Copy word for word, please, the lines of the entries below running from the one containing "tissue box: none [475,173,597,261]" to the one containing "house plant: present", both ends included.
(Data shown Opens)
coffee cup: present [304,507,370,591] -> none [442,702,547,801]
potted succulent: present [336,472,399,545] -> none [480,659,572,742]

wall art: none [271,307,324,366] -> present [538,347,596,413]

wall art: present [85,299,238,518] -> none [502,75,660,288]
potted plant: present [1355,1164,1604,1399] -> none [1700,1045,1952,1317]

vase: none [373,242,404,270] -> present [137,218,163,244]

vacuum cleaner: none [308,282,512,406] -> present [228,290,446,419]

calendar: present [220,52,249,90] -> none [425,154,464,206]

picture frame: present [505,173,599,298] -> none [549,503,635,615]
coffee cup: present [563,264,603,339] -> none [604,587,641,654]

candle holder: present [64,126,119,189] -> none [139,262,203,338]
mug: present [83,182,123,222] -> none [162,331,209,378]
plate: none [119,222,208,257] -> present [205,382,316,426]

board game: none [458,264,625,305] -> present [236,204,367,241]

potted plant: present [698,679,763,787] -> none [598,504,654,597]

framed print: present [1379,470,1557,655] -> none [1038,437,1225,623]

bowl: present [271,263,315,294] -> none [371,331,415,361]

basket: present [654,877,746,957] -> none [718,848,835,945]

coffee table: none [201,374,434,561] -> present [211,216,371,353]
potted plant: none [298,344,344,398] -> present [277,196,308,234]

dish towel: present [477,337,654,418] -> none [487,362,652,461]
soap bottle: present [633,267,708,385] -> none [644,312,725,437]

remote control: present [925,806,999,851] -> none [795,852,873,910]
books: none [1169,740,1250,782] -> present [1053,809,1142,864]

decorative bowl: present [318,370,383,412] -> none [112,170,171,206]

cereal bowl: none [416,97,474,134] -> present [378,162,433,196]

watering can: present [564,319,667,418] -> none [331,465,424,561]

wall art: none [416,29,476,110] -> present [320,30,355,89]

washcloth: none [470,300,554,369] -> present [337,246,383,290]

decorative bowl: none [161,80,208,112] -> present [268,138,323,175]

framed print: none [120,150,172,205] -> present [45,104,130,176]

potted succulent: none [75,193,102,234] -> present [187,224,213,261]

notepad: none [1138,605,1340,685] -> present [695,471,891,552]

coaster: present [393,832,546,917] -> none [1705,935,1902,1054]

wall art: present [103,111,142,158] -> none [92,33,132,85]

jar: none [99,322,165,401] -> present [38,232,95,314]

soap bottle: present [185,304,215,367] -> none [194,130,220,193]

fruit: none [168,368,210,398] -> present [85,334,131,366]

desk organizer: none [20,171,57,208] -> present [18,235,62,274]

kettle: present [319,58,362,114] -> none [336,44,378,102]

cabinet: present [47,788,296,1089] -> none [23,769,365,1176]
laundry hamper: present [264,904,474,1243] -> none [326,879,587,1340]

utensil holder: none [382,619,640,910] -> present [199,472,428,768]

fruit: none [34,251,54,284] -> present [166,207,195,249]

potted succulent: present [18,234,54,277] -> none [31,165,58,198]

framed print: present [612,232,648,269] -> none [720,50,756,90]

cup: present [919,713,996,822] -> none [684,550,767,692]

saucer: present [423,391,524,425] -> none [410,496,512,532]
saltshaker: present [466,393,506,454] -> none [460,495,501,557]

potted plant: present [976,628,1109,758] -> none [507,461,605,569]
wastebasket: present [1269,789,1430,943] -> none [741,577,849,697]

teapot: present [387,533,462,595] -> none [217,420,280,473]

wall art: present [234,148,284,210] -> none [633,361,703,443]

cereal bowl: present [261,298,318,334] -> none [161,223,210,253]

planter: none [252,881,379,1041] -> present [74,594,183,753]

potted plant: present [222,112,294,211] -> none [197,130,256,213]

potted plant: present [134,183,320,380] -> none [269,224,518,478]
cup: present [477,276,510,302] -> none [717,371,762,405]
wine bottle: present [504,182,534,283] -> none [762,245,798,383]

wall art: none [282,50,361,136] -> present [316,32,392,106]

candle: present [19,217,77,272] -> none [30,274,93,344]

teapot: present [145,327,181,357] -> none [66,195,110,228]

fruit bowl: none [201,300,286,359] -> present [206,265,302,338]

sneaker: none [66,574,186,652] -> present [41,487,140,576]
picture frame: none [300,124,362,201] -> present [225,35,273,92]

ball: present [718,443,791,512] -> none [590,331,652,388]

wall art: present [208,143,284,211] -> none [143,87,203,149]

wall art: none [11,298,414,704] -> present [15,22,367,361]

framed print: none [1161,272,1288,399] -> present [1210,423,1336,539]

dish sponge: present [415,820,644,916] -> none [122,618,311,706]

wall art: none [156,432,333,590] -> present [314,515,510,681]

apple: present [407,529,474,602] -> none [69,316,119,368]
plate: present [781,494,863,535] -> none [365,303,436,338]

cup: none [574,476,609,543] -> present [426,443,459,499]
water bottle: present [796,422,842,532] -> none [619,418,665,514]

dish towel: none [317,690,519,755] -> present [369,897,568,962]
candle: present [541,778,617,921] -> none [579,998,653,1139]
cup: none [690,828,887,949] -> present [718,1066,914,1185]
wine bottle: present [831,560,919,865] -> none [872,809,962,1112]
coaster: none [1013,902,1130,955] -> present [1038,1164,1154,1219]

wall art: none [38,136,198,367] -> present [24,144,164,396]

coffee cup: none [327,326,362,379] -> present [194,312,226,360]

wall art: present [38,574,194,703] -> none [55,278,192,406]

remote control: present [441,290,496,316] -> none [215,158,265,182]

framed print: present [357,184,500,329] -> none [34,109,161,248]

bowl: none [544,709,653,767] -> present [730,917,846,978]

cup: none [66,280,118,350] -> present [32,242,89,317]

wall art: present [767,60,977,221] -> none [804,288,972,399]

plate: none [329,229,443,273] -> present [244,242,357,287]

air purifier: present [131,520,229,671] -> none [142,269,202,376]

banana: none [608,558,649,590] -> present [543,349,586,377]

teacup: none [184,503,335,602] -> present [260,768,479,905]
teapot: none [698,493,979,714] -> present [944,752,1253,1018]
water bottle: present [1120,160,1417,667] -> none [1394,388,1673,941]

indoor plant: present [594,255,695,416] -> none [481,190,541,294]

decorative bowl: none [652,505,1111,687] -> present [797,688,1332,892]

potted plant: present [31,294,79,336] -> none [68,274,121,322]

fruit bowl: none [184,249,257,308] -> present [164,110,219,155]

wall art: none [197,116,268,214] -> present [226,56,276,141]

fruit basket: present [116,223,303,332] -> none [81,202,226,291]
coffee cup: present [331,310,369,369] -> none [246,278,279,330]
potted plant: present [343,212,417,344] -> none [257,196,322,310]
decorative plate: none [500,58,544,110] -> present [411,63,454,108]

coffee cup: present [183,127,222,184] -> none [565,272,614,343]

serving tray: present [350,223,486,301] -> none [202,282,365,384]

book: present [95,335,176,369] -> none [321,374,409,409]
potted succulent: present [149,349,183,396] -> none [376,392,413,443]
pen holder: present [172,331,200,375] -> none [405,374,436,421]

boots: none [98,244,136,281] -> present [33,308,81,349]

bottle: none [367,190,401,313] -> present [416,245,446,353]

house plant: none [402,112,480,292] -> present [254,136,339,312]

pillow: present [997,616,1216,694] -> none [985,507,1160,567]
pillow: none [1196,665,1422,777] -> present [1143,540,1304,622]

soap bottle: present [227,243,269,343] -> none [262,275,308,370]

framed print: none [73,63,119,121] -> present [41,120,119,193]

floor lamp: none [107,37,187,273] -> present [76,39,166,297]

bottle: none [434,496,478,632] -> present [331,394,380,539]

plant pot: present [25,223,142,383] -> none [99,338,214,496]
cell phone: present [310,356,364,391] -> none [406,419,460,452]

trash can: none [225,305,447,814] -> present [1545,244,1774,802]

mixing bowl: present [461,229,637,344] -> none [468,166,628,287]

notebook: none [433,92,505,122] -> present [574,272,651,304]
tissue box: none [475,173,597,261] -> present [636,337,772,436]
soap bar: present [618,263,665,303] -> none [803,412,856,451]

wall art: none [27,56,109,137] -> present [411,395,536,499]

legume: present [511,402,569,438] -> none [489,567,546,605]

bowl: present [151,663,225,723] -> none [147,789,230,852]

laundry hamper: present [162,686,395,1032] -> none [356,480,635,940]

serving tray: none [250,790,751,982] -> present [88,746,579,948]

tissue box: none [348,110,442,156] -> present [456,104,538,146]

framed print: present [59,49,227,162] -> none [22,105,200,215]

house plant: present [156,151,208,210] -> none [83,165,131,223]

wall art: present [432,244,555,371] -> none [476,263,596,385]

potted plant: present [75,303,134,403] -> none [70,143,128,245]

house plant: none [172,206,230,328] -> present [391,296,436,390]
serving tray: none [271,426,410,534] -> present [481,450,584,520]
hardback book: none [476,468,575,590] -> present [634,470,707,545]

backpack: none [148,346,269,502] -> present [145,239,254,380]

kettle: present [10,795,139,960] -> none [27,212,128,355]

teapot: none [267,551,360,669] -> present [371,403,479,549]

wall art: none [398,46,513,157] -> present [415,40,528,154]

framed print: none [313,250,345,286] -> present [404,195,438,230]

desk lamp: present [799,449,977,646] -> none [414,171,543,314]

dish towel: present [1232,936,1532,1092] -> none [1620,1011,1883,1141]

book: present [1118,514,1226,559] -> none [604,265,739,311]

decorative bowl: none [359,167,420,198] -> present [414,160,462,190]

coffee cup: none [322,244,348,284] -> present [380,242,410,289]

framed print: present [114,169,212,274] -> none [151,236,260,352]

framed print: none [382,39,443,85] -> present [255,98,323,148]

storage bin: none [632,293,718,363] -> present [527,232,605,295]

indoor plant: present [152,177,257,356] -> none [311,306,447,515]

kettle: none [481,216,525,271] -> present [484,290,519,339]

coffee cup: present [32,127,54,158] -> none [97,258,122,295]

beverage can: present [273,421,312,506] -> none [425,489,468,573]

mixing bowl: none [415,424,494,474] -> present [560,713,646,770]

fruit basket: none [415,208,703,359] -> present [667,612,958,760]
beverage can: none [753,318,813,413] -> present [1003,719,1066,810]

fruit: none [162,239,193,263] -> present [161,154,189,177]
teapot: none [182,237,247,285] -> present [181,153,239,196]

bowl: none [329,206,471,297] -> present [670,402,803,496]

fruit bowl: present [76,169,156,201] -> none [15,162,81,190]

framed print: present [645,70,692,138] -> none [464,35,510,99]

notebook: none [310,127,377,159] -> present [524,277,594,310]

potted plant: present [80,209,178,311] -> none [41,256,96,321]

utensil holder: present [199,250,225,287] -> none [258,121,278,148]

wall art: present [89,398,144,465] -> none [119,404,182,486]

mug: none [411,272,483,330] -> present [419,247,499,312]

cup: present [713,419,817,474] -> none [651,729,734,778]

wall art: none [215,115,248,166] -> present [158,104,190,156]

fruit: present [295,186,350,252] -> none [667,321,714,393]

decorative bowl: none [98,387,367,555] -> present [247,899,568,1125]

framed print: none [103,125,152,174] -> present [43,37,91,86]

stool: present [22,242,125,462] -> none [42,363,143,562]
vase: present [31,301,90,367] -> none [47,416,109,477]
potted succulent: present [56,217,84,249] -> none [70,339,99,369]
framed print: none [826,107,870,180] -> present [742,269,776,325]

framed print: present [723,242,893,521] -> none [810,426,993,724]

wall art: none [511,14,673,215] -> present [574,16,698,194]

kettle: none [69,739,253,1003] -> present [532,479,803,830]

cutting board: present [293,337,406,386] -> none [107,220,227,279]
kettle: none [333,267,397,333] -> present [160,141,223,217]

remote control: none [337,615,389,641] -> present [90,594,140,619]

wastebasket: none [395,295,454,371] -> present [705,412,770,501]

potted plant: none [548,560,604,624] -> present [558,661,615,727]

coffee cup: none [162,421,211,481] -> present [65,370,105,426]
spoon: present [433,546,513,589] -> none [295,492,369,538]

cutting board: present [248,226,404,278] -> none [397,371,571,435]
(Data shown Closes)
● **Response**
tissue box: none [475,173,597,261] -> present [636,337,772,436]
soap bar: present [618,263,665,303] -> none [803,412,856,451]

wall art: none [27,56,109,137] -> present [411,395,536,499]

legume: present [511,402,569,438] -> none [489,567,546,605]

bowl: present [151,663,225,723] -> none [147,789,230,852]

laundry hamper: present [162,686,395,1032] -> none [356,480,635,940]

serving tray: none [250,790,751,982] -> present [88,746,579,948]

tissue box: none [348,110,442,156] -> present [456,104,538,146]

framed print: present [59,49,227,162] -> none [22,105,200,215]

house plant: present [156,151,208,210] -> none [83,165,131,223]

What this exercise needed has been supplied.